(Camera metadata records)
************

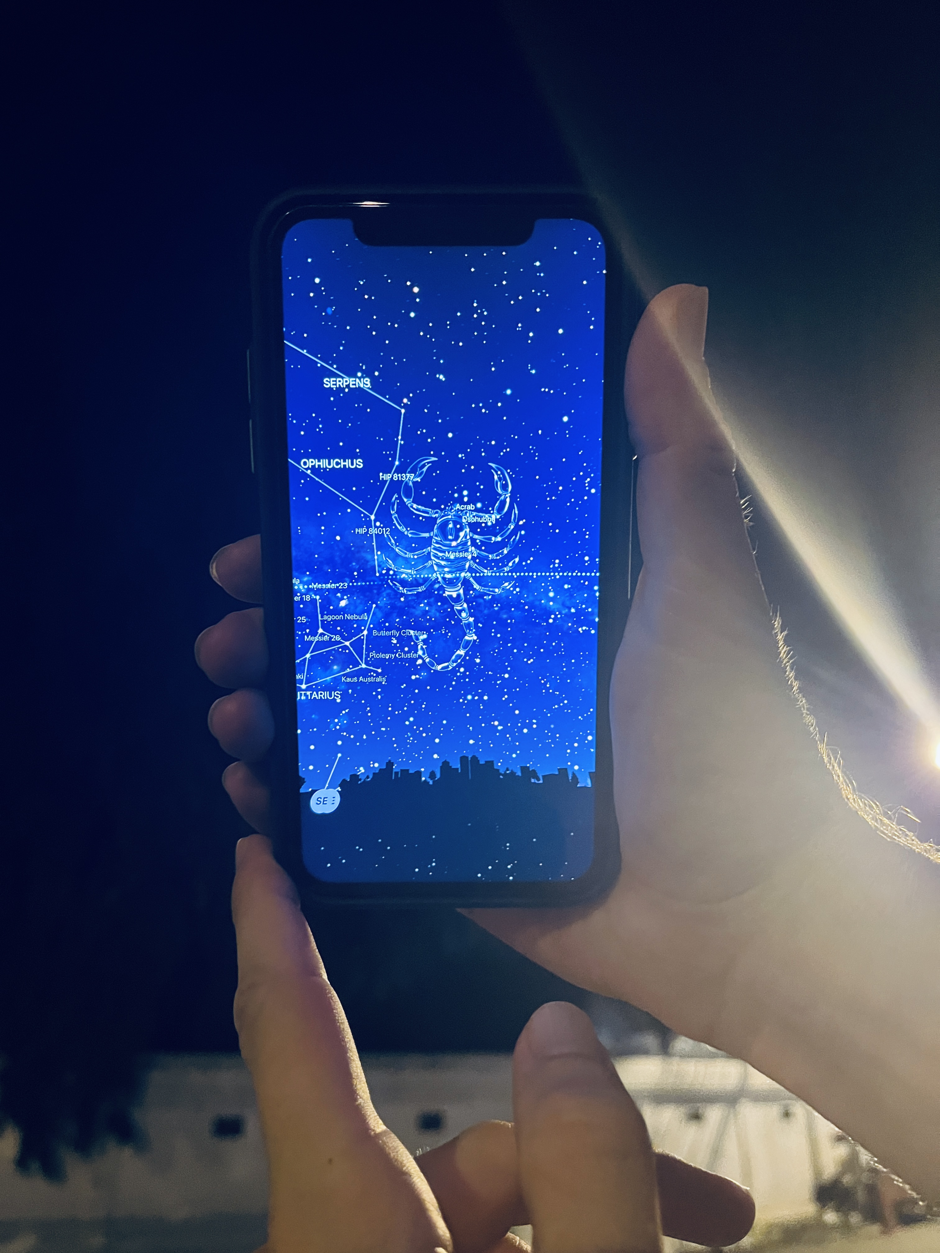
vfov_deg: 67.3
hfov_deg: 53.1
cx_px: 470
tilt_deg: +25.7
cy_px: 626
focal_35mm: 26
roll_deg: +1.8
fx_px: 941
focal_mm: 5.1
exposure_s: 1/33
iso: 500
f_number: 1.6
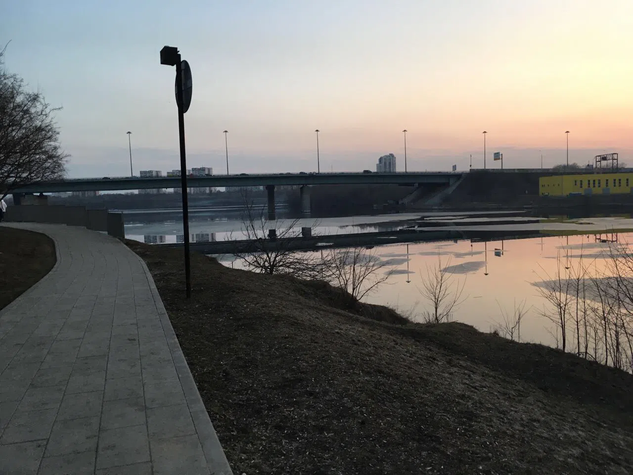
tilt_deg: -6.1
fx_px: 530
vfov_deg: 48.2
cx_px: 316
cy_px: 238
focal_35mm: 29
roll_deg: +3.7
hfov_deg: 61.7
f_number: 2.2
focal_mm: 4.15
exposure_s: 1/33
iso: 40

************

Problem: Whatever the records hold apart from pictures should be repeated exactly.

Exercise response:
vfov_deg: 67.3
hfov_deg: 53.1
cx_px: 470
tilt_deg: +25.7
cy_px: 626
focal_35mm: 26
roll_deg: +1.8
fx_px: 941
focal_mm: 5.1
exposure_s: 1/33
iso: 500
f_number: 1.6
tilt_deg: -6.1
fx_px: 530
vfov_deg: 48.2
cx_px: 316
cy_px: 238
focal_35mm: 29
roll_deg: +3.7
hfov_deg: 61.7
f_number: 2.2
focal_mm: 4.15
exposure_s: 1/33
iso: 40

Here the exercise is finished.